Saved data entries
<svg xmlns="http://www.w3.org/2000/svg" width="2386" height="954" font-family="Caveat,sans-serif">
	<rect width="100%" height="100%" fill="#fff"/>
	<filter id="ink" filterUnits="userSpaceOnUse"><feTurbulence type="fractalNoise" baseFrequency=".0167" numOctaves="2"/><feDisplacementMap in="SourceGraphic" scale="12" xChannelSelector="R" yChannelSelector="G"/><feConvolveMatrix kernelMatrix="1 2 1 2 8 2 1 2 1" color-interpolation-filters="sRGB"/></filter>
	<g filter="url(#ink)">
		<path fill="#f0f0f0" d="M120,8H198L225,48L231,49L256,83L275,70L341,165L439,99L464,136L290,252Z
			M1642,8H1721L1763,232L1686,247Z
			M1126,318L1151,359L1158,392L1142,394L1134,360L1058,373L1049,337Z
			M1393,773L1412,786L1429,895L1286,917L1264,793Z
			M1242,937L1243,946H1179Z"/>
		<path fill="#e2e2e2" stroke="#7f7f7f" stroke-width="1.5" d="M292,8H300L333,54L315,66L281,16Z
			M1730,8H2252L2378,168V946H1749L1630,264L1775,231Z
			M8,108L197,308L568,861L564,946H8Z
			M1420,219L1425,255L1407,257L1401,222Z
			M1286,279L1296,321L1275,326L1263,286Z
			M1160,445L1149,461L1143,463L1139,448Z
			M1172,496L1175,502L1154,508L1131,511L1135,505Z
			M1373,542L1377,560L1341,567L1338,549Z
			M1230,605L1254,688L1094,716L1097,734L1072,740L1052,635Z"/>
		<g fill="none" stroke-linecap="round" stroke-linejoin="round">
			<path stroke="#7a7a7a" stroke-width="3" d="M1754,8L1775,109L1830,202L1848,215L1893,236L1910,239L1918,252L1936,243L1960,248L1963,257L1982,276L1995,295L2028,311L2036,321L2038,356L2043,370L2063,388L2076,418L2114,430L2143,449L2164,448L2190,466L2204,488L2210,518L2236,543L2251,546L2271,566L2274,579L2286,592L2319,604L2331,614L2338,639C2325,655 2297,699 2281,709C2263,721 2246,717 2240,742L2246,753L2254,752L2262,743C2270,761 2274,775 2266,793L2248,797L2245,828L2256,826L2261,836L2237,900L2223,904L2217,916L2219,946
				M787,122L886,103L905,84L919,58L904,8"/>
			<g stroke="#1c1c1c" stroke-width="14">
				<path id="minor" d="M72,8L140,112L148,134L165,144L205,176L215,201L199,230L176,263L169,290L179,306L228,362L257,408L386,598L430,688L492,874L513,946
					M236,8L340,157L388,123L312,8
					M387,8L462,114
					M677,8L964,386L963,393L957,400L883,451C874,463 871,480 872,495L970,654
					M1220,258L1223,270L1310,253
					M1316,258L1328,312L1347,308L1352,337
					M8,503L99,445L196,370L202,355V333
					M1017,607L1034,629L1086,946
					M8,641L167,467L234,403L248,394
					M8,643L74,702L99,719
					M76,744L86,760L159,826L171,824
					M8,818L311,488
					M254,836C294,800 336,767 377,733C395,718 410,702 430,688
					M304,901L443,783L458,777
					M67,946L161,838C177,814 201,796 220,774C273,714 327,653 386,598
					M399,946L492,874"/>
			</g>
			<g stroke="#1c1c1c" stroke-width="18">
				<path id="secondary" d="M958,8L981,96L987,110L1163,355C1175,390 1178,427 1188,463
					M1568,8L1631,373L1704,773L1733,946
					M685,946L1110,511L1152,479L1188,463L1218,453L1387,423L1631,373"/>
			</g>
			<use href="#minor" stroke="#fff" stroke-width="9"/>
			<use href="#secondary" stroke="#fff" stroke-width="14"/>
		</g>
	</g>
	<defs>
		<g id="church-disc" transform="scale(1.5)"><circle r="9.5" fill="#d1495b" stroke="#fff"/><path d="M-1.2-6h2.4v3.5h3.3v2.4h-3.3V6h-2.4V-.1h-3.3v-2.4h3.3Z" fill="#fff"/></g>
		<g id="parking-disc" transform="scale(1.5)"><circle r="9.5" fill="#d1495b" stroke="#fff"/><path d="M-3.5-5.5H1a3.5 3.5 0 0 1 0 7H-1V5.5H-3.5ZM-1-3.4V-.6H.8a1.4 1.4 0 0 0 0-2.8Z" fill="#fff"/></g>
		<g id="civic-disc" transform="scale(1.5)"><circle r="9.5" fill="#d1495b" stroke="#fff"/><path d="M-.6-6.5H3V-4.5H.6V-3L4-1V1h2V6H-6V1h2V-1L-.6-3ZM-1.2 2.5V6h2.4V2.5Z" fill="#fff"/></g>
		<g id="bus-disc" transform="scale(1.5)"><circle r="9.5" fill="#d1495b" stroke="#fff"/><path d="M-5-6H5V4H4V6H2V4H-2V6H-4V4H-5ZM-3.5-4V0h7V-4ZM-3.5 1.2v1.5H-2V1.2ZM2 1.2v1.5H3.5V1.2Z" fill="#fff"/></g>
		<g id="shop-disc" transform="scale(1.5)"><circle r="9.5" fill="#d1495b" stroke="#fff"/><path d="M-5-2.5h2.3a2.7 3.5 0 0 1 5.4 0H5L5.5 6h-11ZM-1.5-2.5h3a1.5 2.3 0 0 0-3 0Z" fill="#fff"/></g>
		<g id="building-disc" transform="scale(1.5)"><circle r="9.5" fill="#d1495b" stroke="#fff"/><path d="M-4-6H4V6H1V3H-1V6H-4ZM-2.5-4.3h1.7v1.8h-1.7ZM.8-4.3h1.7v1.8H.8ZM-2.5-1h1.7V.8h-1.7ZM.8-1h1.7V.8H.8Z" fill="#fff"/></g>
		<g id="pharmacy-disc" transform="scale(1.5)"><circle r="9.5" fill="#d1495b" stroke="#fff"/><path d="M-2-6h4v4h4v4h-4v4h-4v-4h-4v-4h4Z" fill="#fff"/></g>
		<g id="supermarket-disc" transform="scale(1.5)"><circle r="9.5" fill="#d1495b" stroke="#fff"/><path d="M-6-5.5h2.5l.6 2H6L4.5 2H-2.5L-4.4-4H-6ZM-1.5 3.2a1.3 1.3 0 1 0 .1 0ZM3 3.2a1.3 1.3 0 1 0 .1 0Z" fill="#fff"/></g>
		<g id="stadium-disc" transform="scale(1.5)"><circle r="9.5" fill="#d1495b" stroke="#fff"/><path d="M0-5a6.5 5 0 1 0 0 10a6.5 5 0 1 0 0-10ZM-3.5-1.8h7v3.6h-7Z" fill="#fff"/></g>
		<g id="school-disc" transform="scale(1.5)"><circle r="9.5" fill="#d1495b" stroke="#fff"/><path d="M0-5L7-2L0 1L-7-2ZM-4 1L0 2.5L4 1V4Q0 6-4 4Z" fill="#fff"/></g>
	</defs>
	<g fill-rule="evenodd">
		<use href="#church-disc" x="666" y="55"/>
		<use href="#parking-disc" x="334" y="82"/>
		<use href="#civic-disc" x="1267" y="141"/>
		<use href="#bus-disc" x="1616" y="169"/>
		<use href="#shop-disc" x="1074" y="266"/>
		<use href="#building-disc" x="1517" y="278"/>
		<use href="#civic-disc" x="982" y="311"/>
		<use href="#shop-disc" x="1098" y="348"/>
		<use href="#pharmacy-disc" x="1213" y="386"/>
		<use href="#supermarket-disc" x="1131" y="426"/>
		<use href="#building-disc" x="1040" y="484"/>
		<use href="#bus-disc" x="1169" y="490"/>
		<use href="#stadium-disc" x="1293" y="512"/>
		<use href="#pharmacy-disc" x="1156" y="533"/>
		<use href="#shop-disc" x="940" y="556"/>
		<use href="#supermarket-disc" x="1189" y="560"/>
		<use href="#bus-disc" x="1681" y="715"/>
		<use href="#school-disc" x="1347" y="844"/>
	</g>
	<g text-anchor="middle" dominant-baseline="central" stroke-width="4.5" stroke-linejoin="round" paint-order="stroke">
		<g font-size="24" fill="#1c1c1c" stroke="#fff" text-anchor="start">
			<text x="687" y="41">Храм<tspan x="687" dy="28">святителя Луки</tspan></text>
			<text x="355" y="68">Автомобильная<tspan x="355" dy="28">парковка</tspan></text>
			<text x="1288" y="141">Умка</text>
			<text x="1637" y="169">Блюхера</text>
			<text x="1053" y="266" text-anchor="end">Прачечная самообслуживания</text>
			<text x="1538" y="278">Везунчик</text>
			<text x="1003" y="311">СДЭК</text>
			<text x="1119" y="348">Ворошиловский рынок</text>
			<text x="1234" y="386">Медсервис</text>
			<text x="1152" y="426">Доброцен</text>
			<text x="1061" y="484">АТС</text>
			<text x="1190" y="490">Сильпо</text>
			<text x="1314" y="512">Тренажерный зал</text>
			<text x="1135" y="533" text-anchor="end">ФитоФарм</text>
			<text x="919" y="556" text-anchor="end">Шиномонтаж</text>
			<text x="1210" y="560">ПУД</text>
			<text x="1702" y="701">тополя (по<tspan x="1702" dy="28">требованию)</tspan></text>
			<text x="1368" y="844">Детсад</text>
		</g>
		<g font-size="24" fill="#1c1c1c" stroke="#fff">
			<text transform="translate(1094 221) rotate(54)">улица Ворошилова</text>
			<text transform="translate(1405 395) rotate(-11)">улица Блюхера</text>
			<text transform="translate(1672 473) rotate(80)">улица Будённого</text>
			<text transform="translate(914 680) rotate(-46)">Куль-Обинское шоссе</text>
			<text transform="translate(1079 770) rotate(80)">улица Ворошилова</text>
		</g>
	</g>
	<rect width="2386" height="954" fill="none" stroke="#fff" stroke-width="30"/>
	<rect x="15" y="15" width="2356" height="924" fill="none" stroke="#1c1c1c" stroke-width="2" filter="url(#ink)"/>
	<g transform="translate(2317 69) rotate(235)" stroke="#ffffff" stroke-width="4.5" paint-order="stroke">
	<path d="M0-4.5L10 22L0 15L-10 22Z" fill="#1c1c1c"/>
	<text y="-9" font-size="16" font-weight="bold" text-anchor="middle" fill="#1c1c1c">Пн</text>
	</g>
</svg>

▶ [ASSIGNMENT]
Among the lines above, find those holding the word "round" and state how many there are, number only.

▶ [OUTPUT FOR THIS EXERCISE]
2